Taking steps in Virginia
In Fairfax County, only about 2% of the district’s nearly 60,000 high schoolers take the elective class that Mr. Long teaches, where students learn both the ethics of the emerging area and the technical knowledge, such as how to run a command line on a Linux operating system.
“People hear a lot of things about ‘you shouldn’t do this, you should do that,’ but don’t really know why,” says Mr. Long, in an interview last month, sitting at his desk after a full day of teaching. “And honestly, a lot of the kids don’t care too much until they actually see the why.”
The students’ training doesn’t start with how to stop a ransomware attack. It starts with how to be a good digital citizen. One of the first lessons that Mr. Long teaches is cybersecurity ethics. The class explores, for example, intellectual property issues and the bootlegging or downloading of materials illegally.
The students are “growing up in a generation where [bootlegging] is so mainstream that they’ve never even considered the ethical issues,” Mr. Long says. “There’s a lot of people whose livelihoods depend on some of these services being paid and if you’re hacking to get free service, you’re potentially threatening the very service that you want to use.”
For the digital-native students – some of whom have been online since they were toddlers – these lessons are eye-opening, their teacher says.
The eye-opener for the district was last year’s ransomware attack. Fairfax County Public Schools hired its first director of cybersecurity after the incident, which resulted in employees’ personal information and student disciplinary records being pilfered by the hackers and held for ransom. Even so, classes continued, and Mr. Long says the attack did not have as much influence on his students as the more publicized Colonial Pipeline cyber incident, which caused gas prices to rise in the area earlier this year.
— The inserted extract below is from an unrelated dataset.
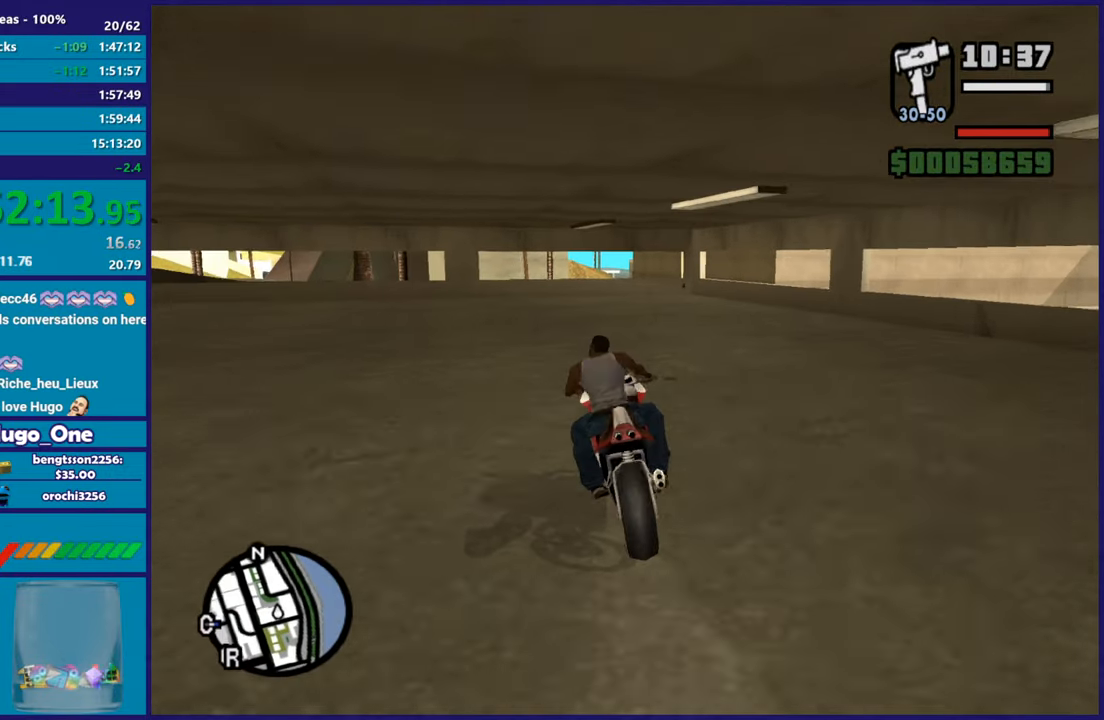
{"buttons": [], "left_stick": "center", "right_stick": "down-right", "button_events": [[217, "R2", "up"]]}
Whitney Ketchledge, Fairfax County Public Schools’ coordinator for career and technical education, says the class helps equip students for the world they’ll engage in as consumers, but also she emphasizes the preparation that the class provides for a potential career.
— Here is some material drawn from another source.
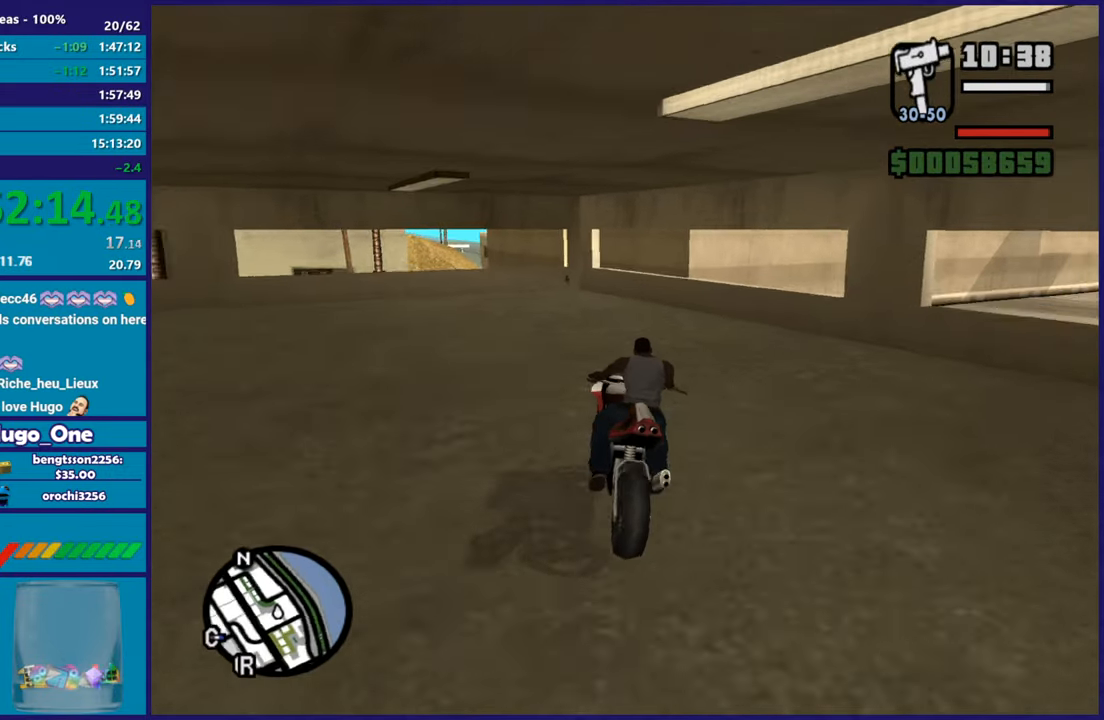
{"buttons": [], "left_stick": "center", "right_stick": "down-right", "button_events": []}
In addition to ethics, students in the class learn how a network operates, the perils of phishing attacks, and the basics of software programming.
“Our students are looking for ways to make things better,” says Dr. Ketchledge, in a Zoom interview. Separately, a handful of students from the district are gaining hands-on experience by interning with its department of information technology.
There are about a half a million cybersecurity job openings in the United States, President Biden said from the White House in August. He called the vacancies a “challenge” but also “a real opportunity.” Much of that opportunity though – both for cyber defense and cybersecurity education – lies in the hands of decision-makers outside of Washington.
As with personal finance classes, which started as electives and became required courses, a similar trend may be occurring with cybersecurity, Mr. Long says. “There’s a good chance that there will be at least some version of cybersecurity that will start to fall into that category,” he says. “It’s going to become required knowledge.”